衆生しゅうじょうを憐れむ女神さま。うーん、これは絵になるぞ」


「どっかで画家でも雇いますか?」


「そんなのがいるのか? それはそのうち雇ってみても良いな。俺の美貌は不変だが、いつも同じ場所にいるわけじゃないから、拝むものも必要だしな」


「それって、偶像崇拝じゃないですか?」


「偶像も何も、本物の女神さまが歩き回っているんだからなんにも問題ないだろ」


「それは、そうでした。アハハハ」



 フェアのインジェクターを差し込むわけなので、あまり大きくなくて水漏れのしないようなちゃんとした瓶を探そうと何軒か雑貨屋を探したが目当てのものが見つからなかった。


「困ったな。そろそろリスト商会にいかなくちゃいけないから、瓶を買うのはその後だな」


「急ぎますか」


「そうしよう。俺は全く道が分からないから、アズラン頼む」


「わたしも全然だからアズランお願い」


「任せてください」


 しかしよくアズランは道を覚えているものだ。




 朝には集まっておけと言ったのだが、少々俺たちの到着が遅れてしまった。しかも、乗っ取ったマグショットからも手足の不自由そうな連中が四、五人ハウゼンに連れられてやって来ていたので、双方居づらい思いをしていたようだ。


「みんなご苦労。少し遅くなったが勘弁してくれ」


「滅相もございません」


「それでだ。これからすぐに体の悪いヤツを治していってやるから、最初はリスト商会の者から順番だ。リスト、この前の部屋を借りるぞ。治療はそこでおこなうから、一人ずつ順番に入って来てくれ」


 そういって、俺たち三人は先日の会議室の中に陣取って、治療を始めることにした。


「よーし、最初の患者を寄こしてくれ」


『はい』


 すぐに扉を開けて、両手のひらを布でぐるぐる巻きにしたおっさんがマレーネに付き添われて入って来た。マイルズ商会の嫌がらせで手のひらを砕かれたとか言っていたが、それがこの男か。


「布が邪魔だから取った方がいいな」


 マレーネが素早くおっさんの両手に巻いた布を剥ぎ取った。出てきた両手は紫に腫れていて、放っておけば壊死しそうな感じだ。これでは今でもそうとう痛いだろう。よくここまでこれたものだ。


「それでは治療を始める。まずは目を閉じてゆっくり深呼吸をしていろ」


 おっさんが素直に目を閉じて深呼吸を始めた。マレーネは身内のようなものだからいいか。

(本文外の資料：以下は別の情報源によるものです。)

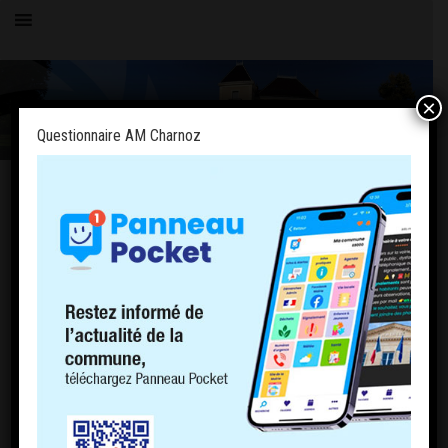
×
Questionnaire AM Charnoz
Toutes les actualités
LE VILLAGE
Questionnaire AM Charnoz
20 mars 2021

『それじゃあ、おっさんの両手のひらに軽くインジェクターで万能薬を注入してやってくれ』


『はい。

 フェアちゃん、ダークンさんのいったようにしてね』


 すぐにフェアは瓶の中にインジェクターの先を突っ込んで、おっさんの左右の手のひらを軽く突き刺した。


 びくっとおっさんは驚いたようだが、目は瞑ったままだった。


「よーし、目を開けていいぞ。どうだ、手の具合は?」


 ここで、後光スイッチオーン!


「ああっ女神さまっ!」


 何だか一級神になった気がしたが、それは気のせいか?


「手の具合はどうだ?」


「は、はい。まだちょっとわかりません。……、おっ! 痛くない! 腫れがみるみる引いていく。あ、ありがとうございます。ありがとうございます」


 実の父親の回復を目の当たりにしたことのあるマレーネでさえ、この急激な回復にはやはり驚いたようだ。小さな声で「神の奇跡」とつぶやいたのが聞こえた。


 これはなかなかいいアシストだ。


「うん。わかったから、次!」


 両手のひらが回復したおっさんは何度も俺たちの方に頭を下げてマレーネと一緒に部屋を出ていった。今の男がやはり一番重症だったのだろう。


 こまめにここで、後光スイッチオフ。


 次に入ってきたのは、右腕に添え木をして、三角巾の要領で首から腕を吊るしているおばちゃんだった。単純骨折ならちょっと高級なポーションで治るだろうから、この腕もいわゆる粉砕骨折なのだろう。


 素早く添え木を外し、袖をまくってみたら、こちらも腕全体が紫になって大きく腫れあがっていた。これも見るからに痛そうだ。ただ、付き添いもなく一人でここに入ってきたところを見るとさっきの男より軽傷なのかもしれない。どっちにしても同じだがな。



 おばちゃんの目を瞑らせ、フェアに一突きさせる。おばちゃんはインジェクターで突かれた時ビクッとしたがおとなしくしていた。


「目を開けていいぞ。どーだ?」


 忘れず後光スイッチオーン!


 俺の姿をみて深く頭を下げたおばちゃんの腕の腫れが見る見るうちに引いて行く。目を瞠ったおばちゃんが恐る恐る自分の腕を動かしてみて、


「痛くない。全然痛くありません。女神さま、ありがとうございました!」


 元気に添え木と布を持って部屋を出ていった。



 それから、十人ほどリスト商会の連中が続き、


「次!」


「よろしくお願いします」


 今度入って来たのは、片腕が肘から先がなくなった男だった。大分前に腕を無くしたようで傷口も肌色の皮膚で綺麗に覆われている。こいつは、カタギっぽくない顔つきからいってマグショットのヤツだろうな。


「よし、目を瞑ってー。よし。目を開けてー。部屋を出たらしばらくそこらの椅子に腰かけていろ。そのうち手が生えてくるからな」


 男は半信半疑の顔をして部屋を出ていった。


「次!」


 次が入ってくる前に、さっきの男のうなり声が部屋の外から聞こえてきた。


『おおお、おおおおー!』


 ちょっとずつ腕が再生し始めたようだ。ヒール・オールの魔法でも再生できるが、事故などから何年も経ってしまった傷口は再生できないという話だった。こいつもケガをしてすぐに再生していればよかったのだろうが、金がなかったのか、昔もこの辺りにヒール・オールを使える術者がいなかったのか。そのあとは、時間が経ったので諦めてしまったのだろう。


 次に入って来たのも似たような男で、治療・・後、先ほどの男同様部屋の外でしばらく座っていろと言っておいた。そしたら、部屋の外から、


『おおお、おおおおー!』の合唱が聞こえてきた。